**Your objective**: Within the material below, filter for lines that hold the word "text".

**Data below**:
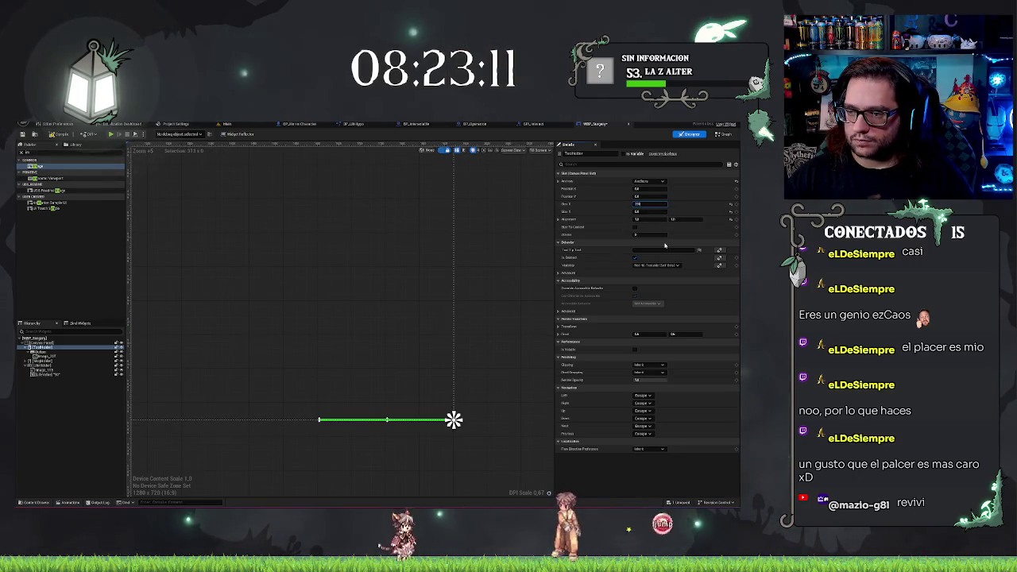
{"action": "left_click", "coordinate": [648, 211]}
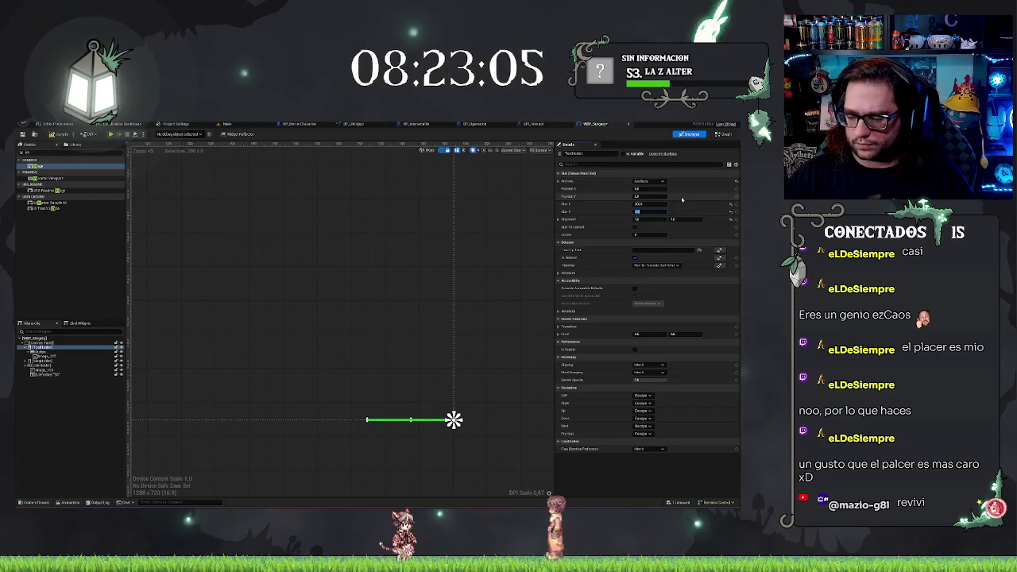
{"action": "type", "text": "460"}
{"action": "key", "text": "Return"}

**Exercise result**:
{"action": "type", "text": "460"}
{"action": "key", "text": "Return"}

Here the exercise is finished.